Charlotte’s experiences at the fictional Dupont University shed light on these questions, as the ambitious girl from backwater North Carolina is transformed by her sophisticated and salacious surroundings. Far from being the path to higher civilization and refinement of character, Dupont is a toxic impediment to the yearning for higher things, built on a dogmatic denial that higher civilization and refinement of character are even possible.

Except for in my classes. And actually, the classes of at least half the profs I know. But, sure, yeah, dogmatic denial. Duuude...

The individual still seeks status and recognition. But the marks of distinction are all too often inebriation, “hooking up,” expertise at sarcasm (“sarc one,” “sarc two,” and “sarc three”), and insouciance toward matters intellectual and moral.

Sounds about right. We get a lot of kids who are fiercely anti-intellectual, seemingly free of human emotions and derisive towards anything and everything decent or raising in life. So, we agree there. And then, there's this...

As students learn about and fall into this new ethic, the university not only fails to stand in opposition, it accelerates the process. Dupont, that composite of Duke, Stanford, Yale, and the University of Michigan, corrupts the promising young Charlotte. For revealing this disturbing truth, the author has been reviled by those who are thereby revealed.

Yep, it's our fault. Yet again. We're trying to make kids immoral. Forget about a pop culture that valorizes sociopaths, parents that just don't have the time to parent and middle management that wants to turn the university into another warehouse for anti-intellectuals; it's our fault because we "accelerate the process". And how do we do that?

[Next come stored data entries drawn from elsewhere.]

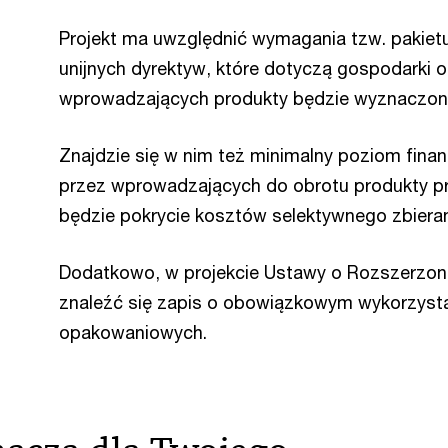
Projekt ma uwzględnić wymagania tzw. pakiet
unijnych dyrektyw, które dotyczą gospodarki o
wprowadzających produkty będzie wyznaczony
Znajdzie się w nim też minimalny poziom fi
przez wprowadzających do obrotu produkty p
będzie pokrycie kosztów selektywnego zbieran
Dodatkowo, w projekcie Ustawy o Rozszerzon
znaleźć się zapis o obowiązkowym wykorzyst
opakowaniowych.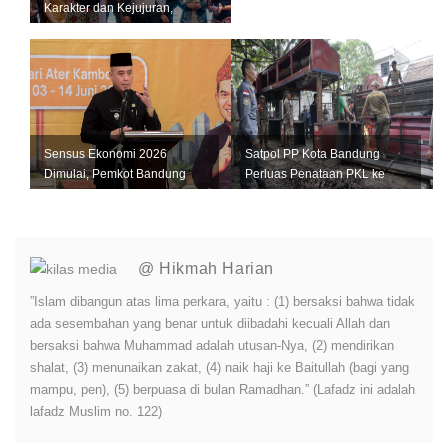
Karakter dan Kejujuran,
Jangan Jadi Tiruan Orang
Lain
Sensus Ekonomi 2026
Satpol PP Kota Bandung
Dimulai, Pemkot Bandung
Perluas Penataan PKL ke
Andalkan Data Akurat untuk
Sejumlah Kawasan Strategis
Perkuat U...
@ Hikmah Harian
”Islam dibangun atas lima perkara, yaitu : (1) bersaksi bahwa tidak
ada sesembahan yang benar untuk diibadahi kecuali Allah dan
bersaksi bahwa Muhammad adalah utusan-Nya, (2) mendirikan
shalat, (3) menunaikan zakat, (4) naik haji ke Baitullah (bagi yang
mampu, pen), (5) berpuasa di bulan Ramadhan.” (Lafadz ini adalah
lafadz Muslim no. 122)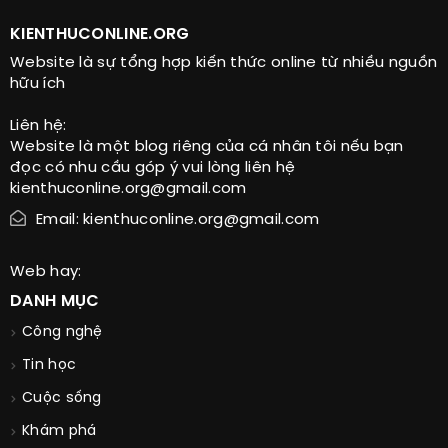
KIENTHUCONLINE.ORG
Website là sự tổng hợp kiến thức online từ nhiều nguồn
hữu ích
Liên hệ:
Website là một blog riêng của cá nhân tôi nếu bạn
đọc có nhu cầu góp ý vui lòng liên hệ
kienthuconline.org@gmail.com
Email: kienthuconline.org@gmail.com
Web hay:
DANH MỤC
Công nghệ
Tin học
Cuộc sống
Khám phá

The modern university, as Wolfe portrays it, denies that there are truthful distinctions between higher and lower; it teaches that the soul is not real, and that perfection of the soul is thus a thing of the past.

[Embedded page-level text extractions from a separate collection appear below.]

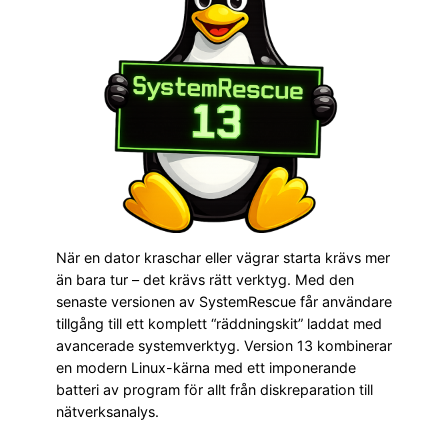
När en dator kraschar eller vägrar starta krävs mer
än bara tur – det krävs rätt verktyg. Med den
senaste versionen av SystemRescue får användare
tillgång till ett komplett “räddningskit” laddat med
avancerade systemverktyg. Version 13 kombinerar
en modern Linux-kärna med ett imponerande
batteri av program för allt från diskreparation till
nätverksanalys.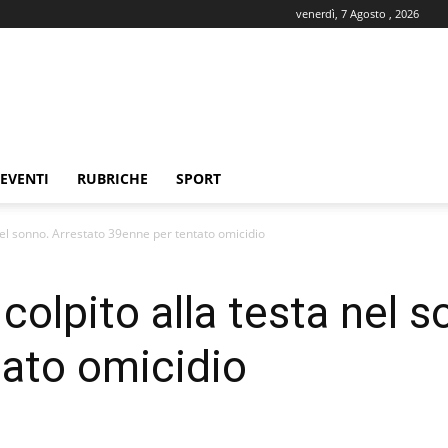
venerdì, 7 Agosto , 2026
EVENTI
RUBRICHE
SPORT
nel sonno. Arrestato 39enne per tentato omicidio
colpito alla testa nel s
ato omicidio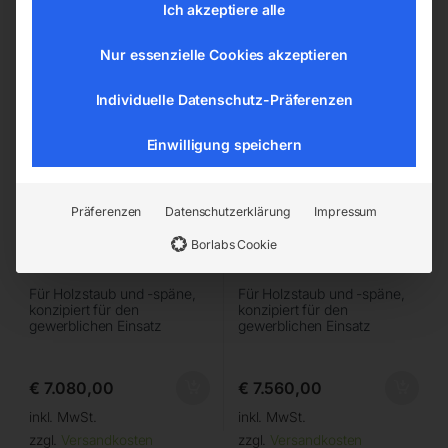
Ich akzeptiere alle
Reinluftentstauber RLA 160
Reinluftentstauber RLA 160
M
PM
Nur essenzielle Cookies akzeptieren
Individuelle Datenschutz-Präferenzen
Einwilligung speichern
Präferenzen
Datenschutzerklärung
Impressum
Borlabs Cookie
Für Holzstaub und -späne,
Für Holzstaub und -späne,
konzipiert für den
konzipiert für den
gewerblichen Einsatz
gewerblichen Einsatz
€
7.080,00
€
7.560,00
inkl. MwSt.
inkl. MwSt.
zzgl.
Versandkosten
zzgl.
Versandkosten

In other words, it's exactly like the university of the conservative imagination. How lucky.

The setting of I Am Charlotte Simmons is truly “postmodern”—a world dominated by Nietzsche and neuroscience, a world which has jettisoned the moral imagination of the past. Not only is God dead, but so is reason, once understood as the characteristic that distinguishes man from the rest of nature.

"Dominated by Nietzsche and neuroscience"? Excuse me? We are dogmatically enslaved to Nietzsche? Couldn't these people have tried harder? Maybe pinned it on "French philosophy"? And do they have any idea how opposed to neuroscience many humanities profs are, or how uninterested in Nietzsche just about everyone is these days?

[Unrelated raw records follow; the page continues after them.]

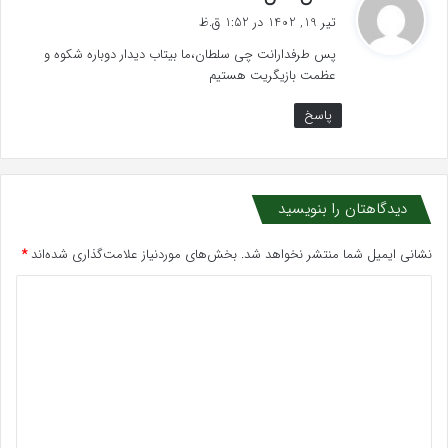
ف
تیر 19, 1402 در 1:52 ق.ظ
ت
پس طرفدارانت چی سلطان،ما بیتاب دیدار دوباره شکوه و
:
عظمت بازیگریت هستیم
پاسخ
دیدگاهتان را بنویسید
نشانی ایمیل شما منتشر نخواهد شد.
بخش‌های موردنیاز علامت‌گذاری شده‌اند
*
د
ی
د
گ
ا
ه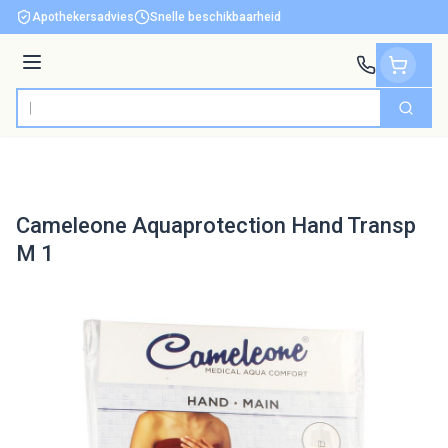
Ga naar de inhoud
Apothekersadvies
Snelle beschikbaarheid
Menu
Zoek
Product, merk, categorie...
Cameleone Aquaprotection Hand Transp
M 1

This dogma of soullessness is the sub-text for the entire novel. The administration, faculty, students, athletes, and fans are so immersed in this postmodern world that they cannot imagine anything else.

Please, find me one athlete who is reading Nietzsche right now! Find me more than a handful of undergrads who don't just think that Nietzsche was one of the Seven Dwarves. A "dogma of sollessness"? Who are these people and where do they teach?

Look, I know that there are plenty of profs who scoff in the face of God. But, who are these people to argue that kids come into the university morally confused after a steady diet of parental neglect, economic isolation and hip-hop songs that have two major storylines: a) "Shoot tha' fuckin' nigga in the head!" and b) "Girls, let's cocktease 'em for money!" and then get morally corrupted by professors? We're supposed to heal the wounds of a toxic culture, which incidentally speaks only in the language of capital? But instead, we're all reading Nietzsche?


1 comment:

Anonymous said...

Great blog. Changed the way I was thinking about that article "Love in the Age of Neuroscience," which I'd read prior.